What the task asks
All records below are to be set down precisely as written, excluding pictures.

Task input
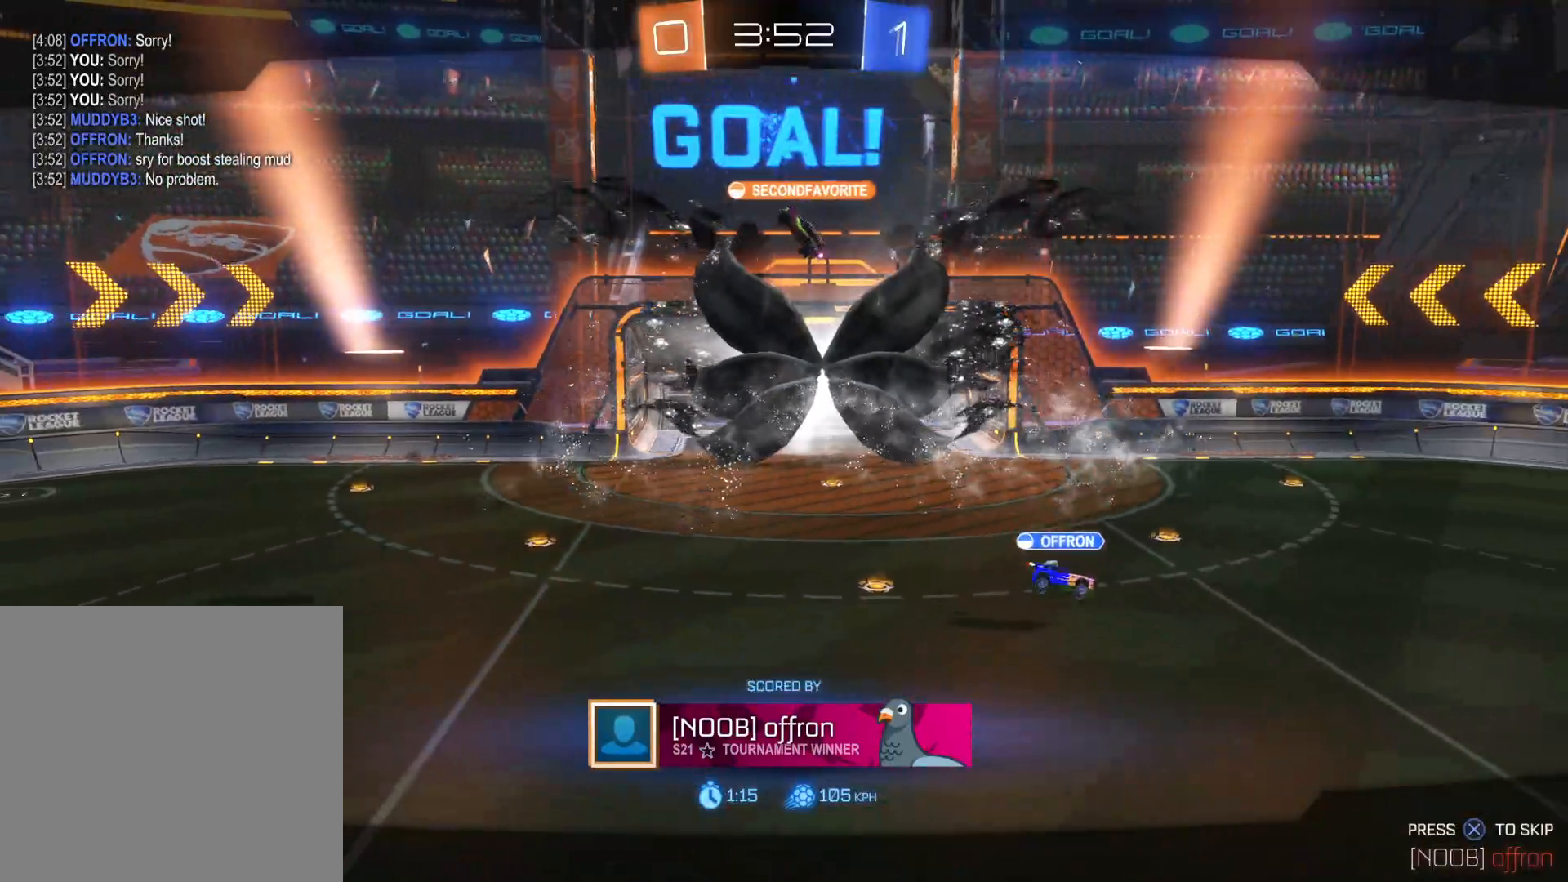
{"buttons": [], "left_stick": "center", "right_stick": "center", "events": [[316, "CROSS", "down"], [500, "CROSS", "up"]]}
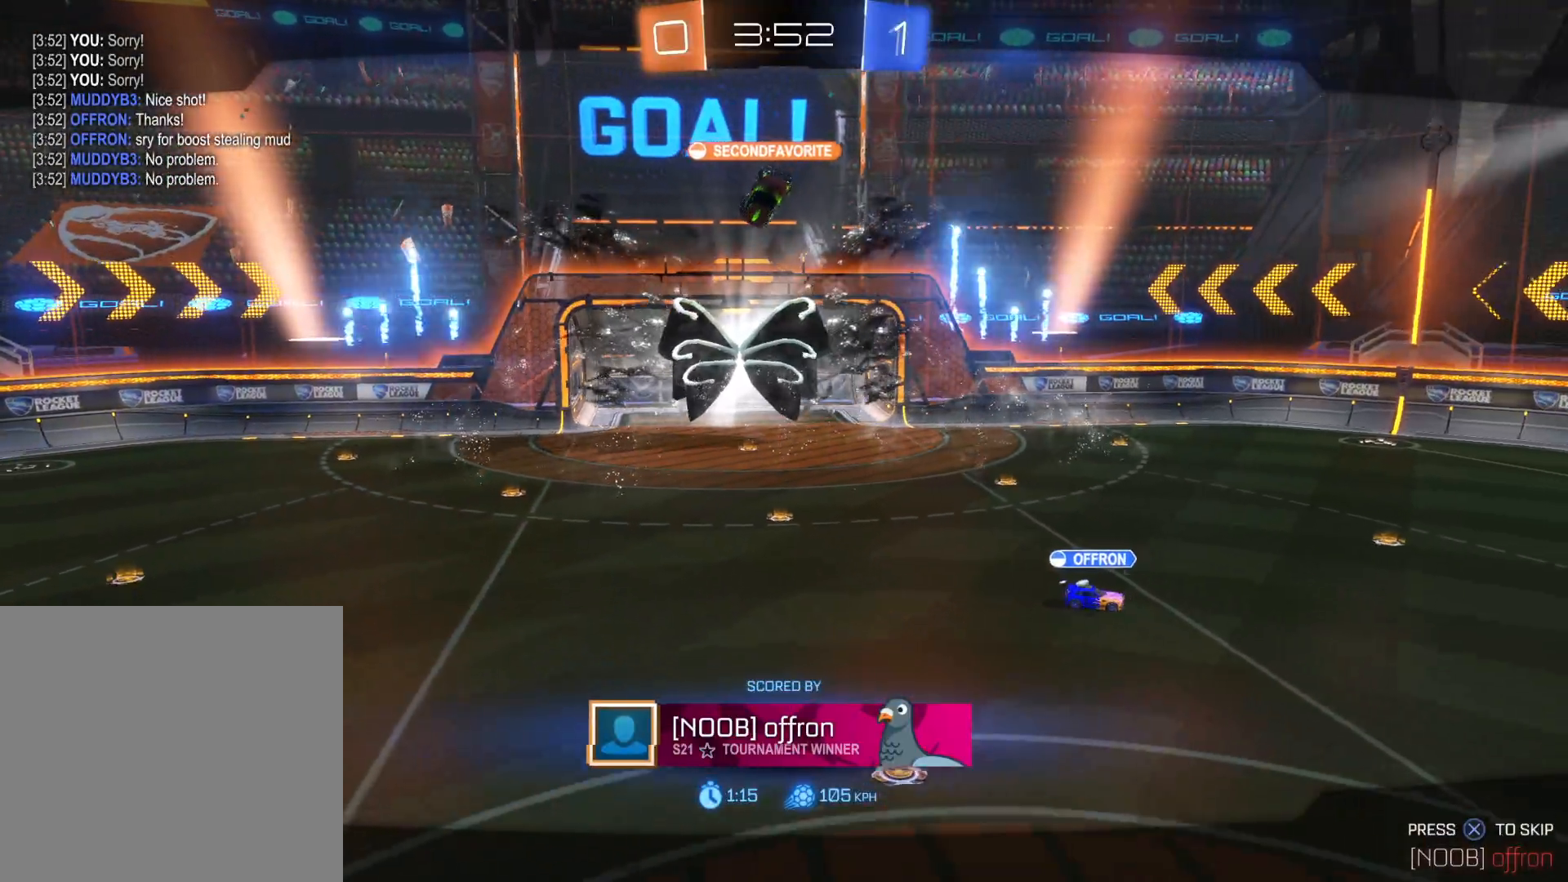
{"buttons": [], "left_stick": "center", "right_stick": "center", "events": []}
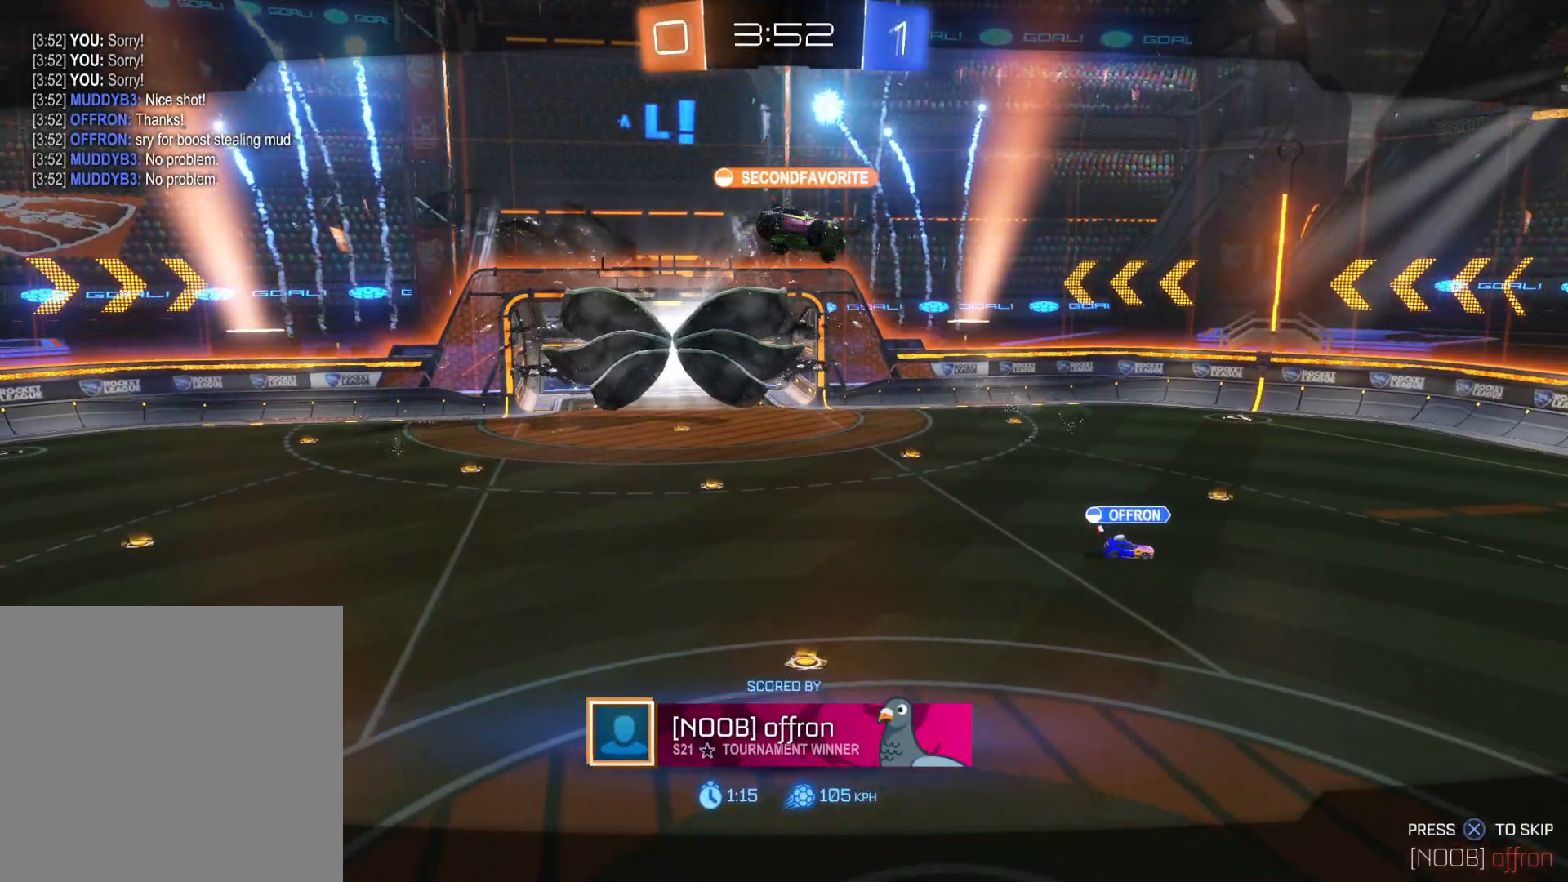
{"buttons": ["R2"], "left_stick": "center", "right_stick": "center", "events": [[483, "R2", "down"]]}
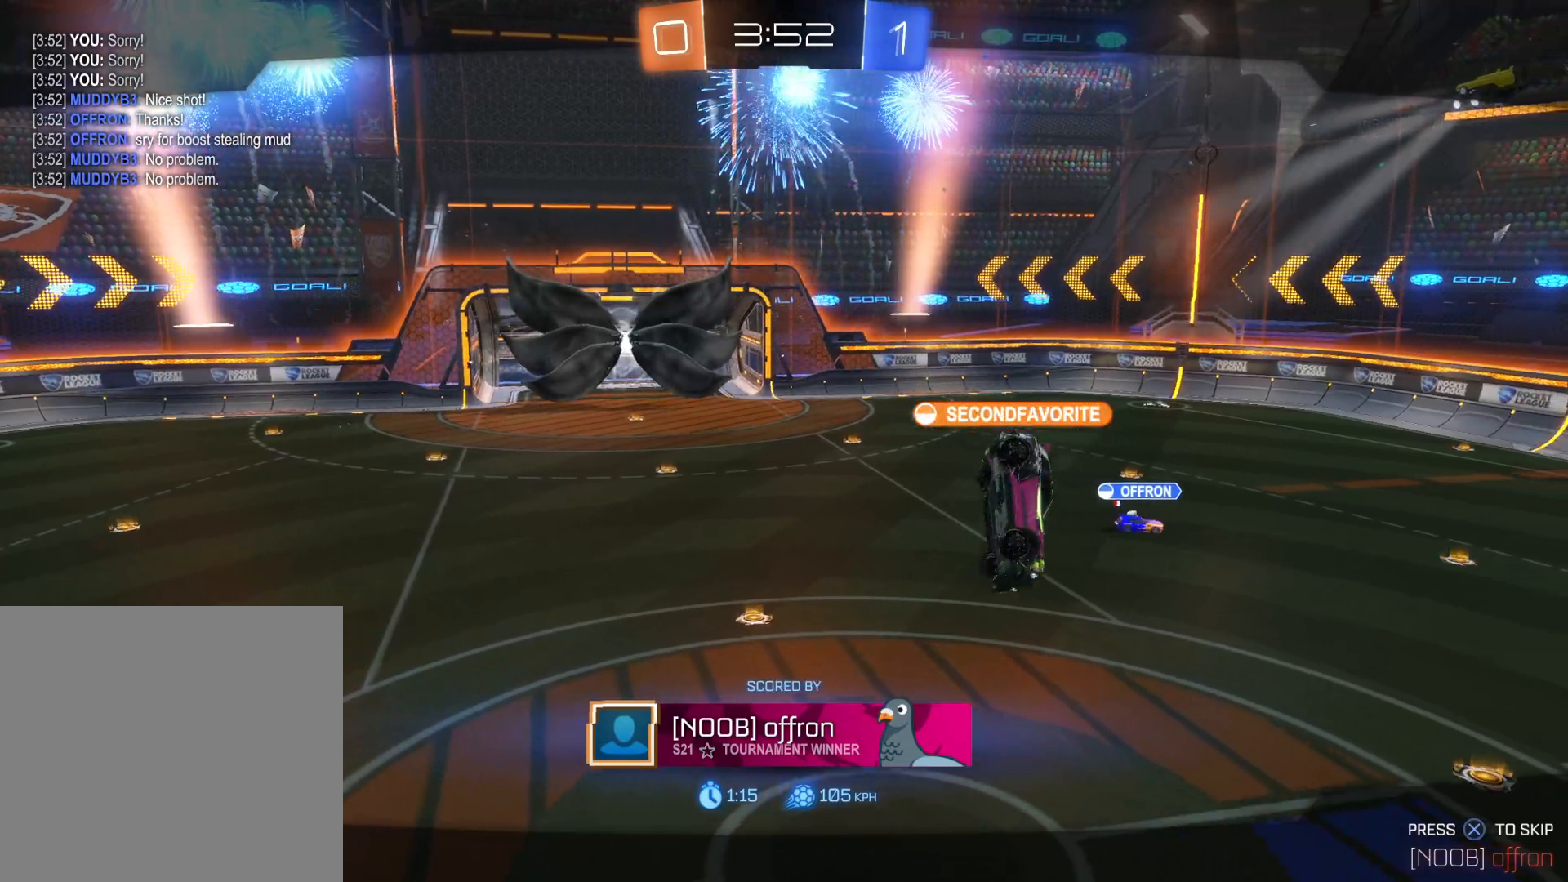
{"buttons": [], "left_stick": "center", "right_stick": "center", "events": [[416, "R2", "up"]]}
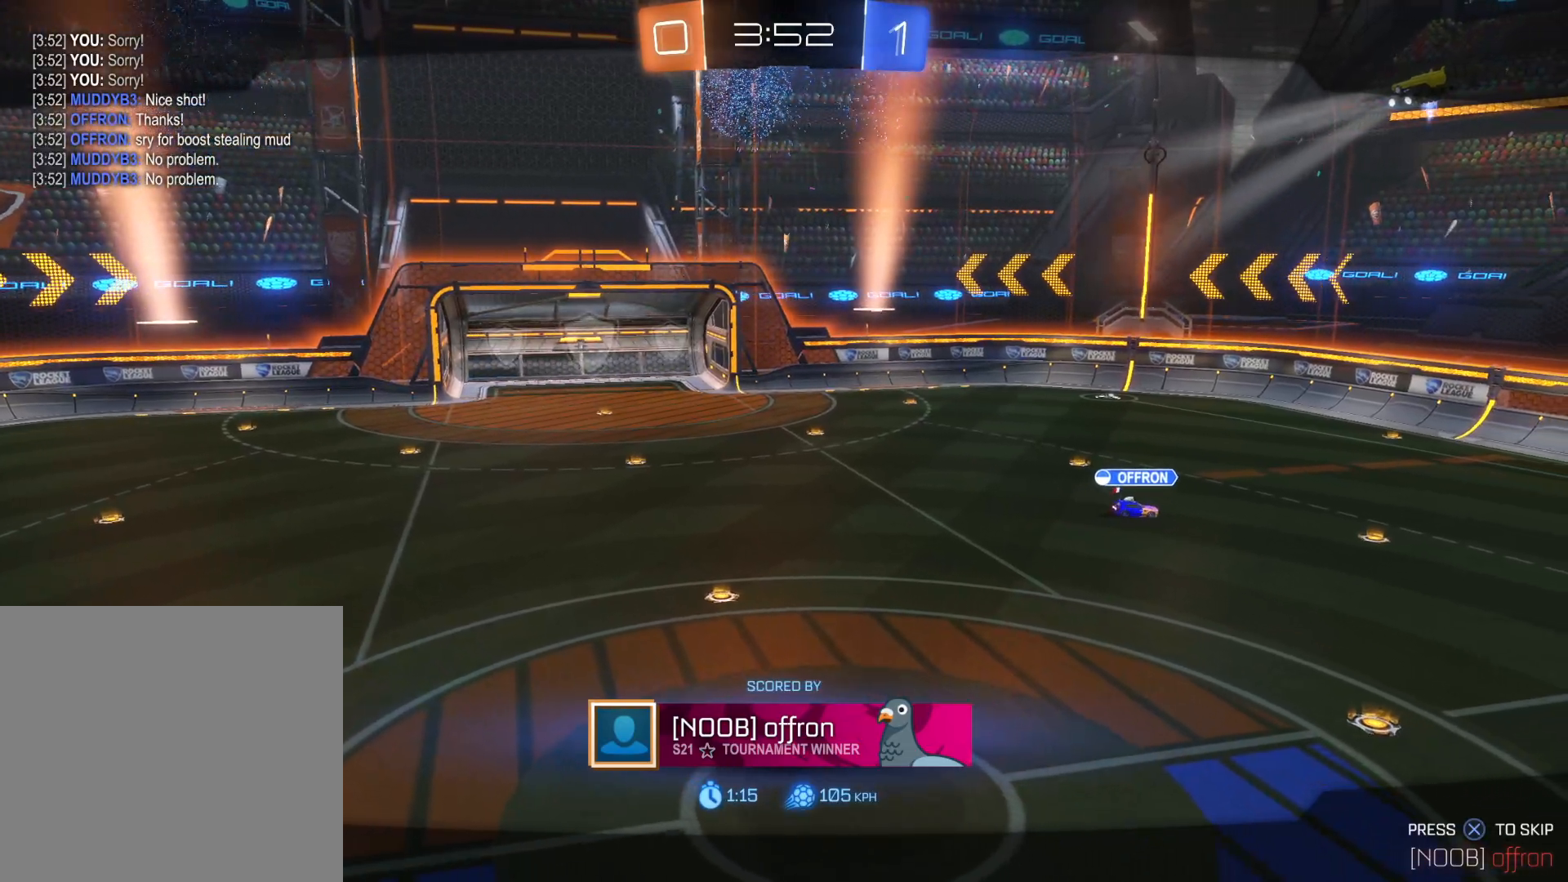
{"buttons": ["TRIANGLE", "R2"], "left_stick": "center", "right_stick": "center", "events": [[250, "R2", "down"], [500, "TRIANGLE", "down"]]}
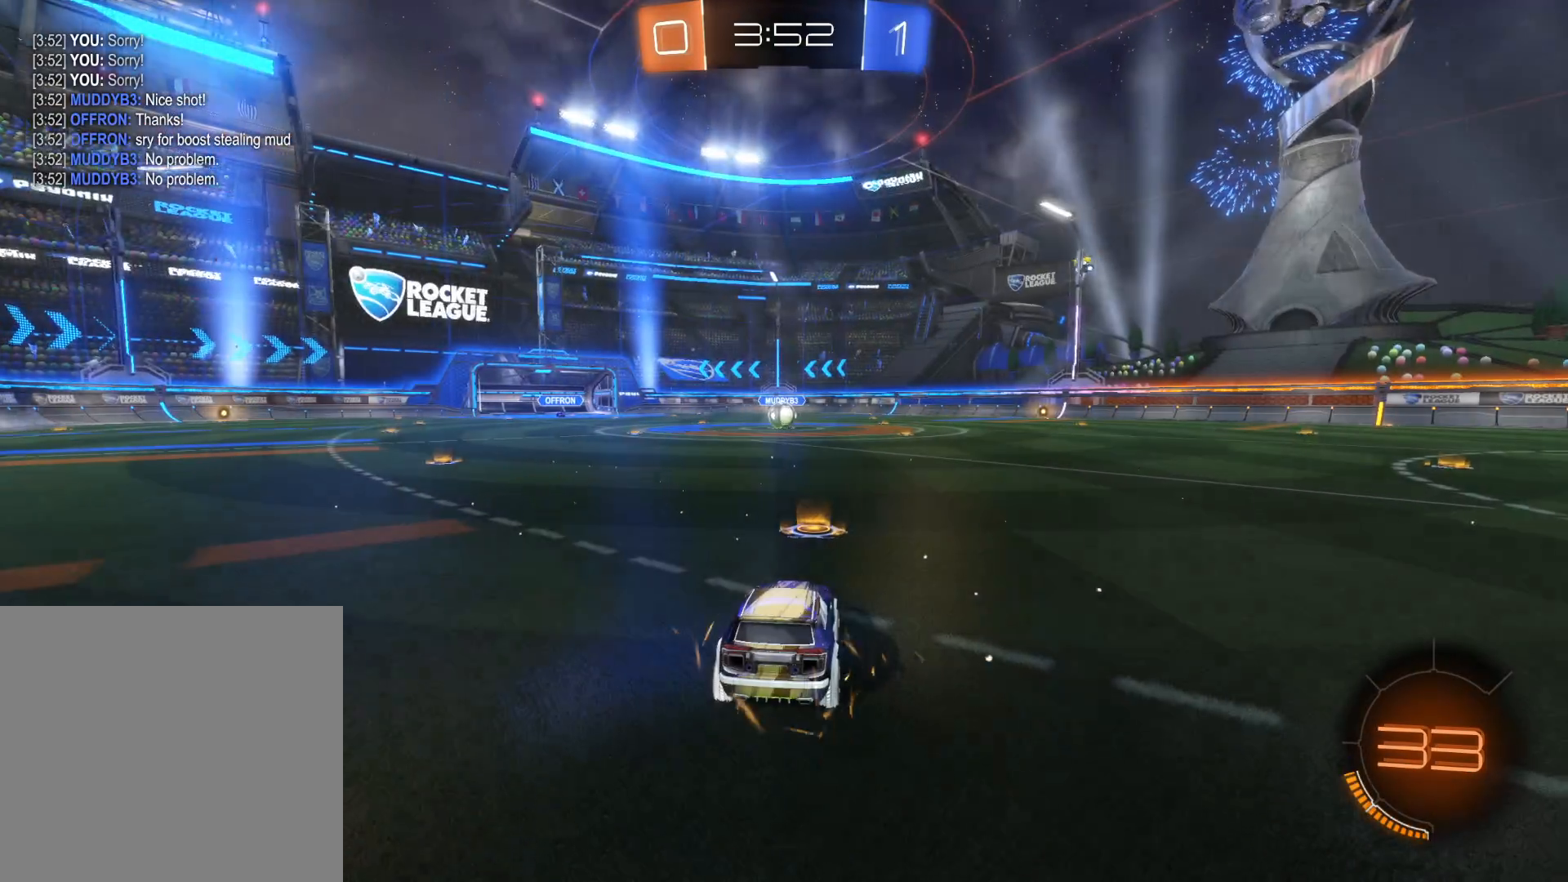
{"buttons": ["R2"], "left_stick": "center", "right_stick": "center", "events": [[133, "TRIANGLE", "up"], [166, "TRIANGLE", "down"], [300, "TRIANGLE", "up"]]}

Response to this exercise
{"buttons": [], "left_stick": "center", "right_stick": "center", "events": [[316, "CROSS", "down"], [500, "CROSS", "up"]]}
{"buttons": [], "left_stick": "center", "right_stick": "center", "events": []}
{"buttons": ["R2"], "left_stick": "center", "right_stick": "center", "events": [[483, "R2", "down"]]}
{"buttons": [], "left_stick": "center", "right_stick": "center", "events": [[416, "R2", "up"]]}
{"buttons": ["TRIANGLE", "R2"], "left_stick": "center", "right_stick": "center", "events": [[250, "R2", "down"], [500, "TRIANGLE", "down"]]}
{"buttons": ["R2"], "left_stick": "center", "right_stick": "center", "events": [[133, "TRIANGLE", "up"], [166, "TRIANGLE", "down"], [300, "TRIANGLE", "up"]]}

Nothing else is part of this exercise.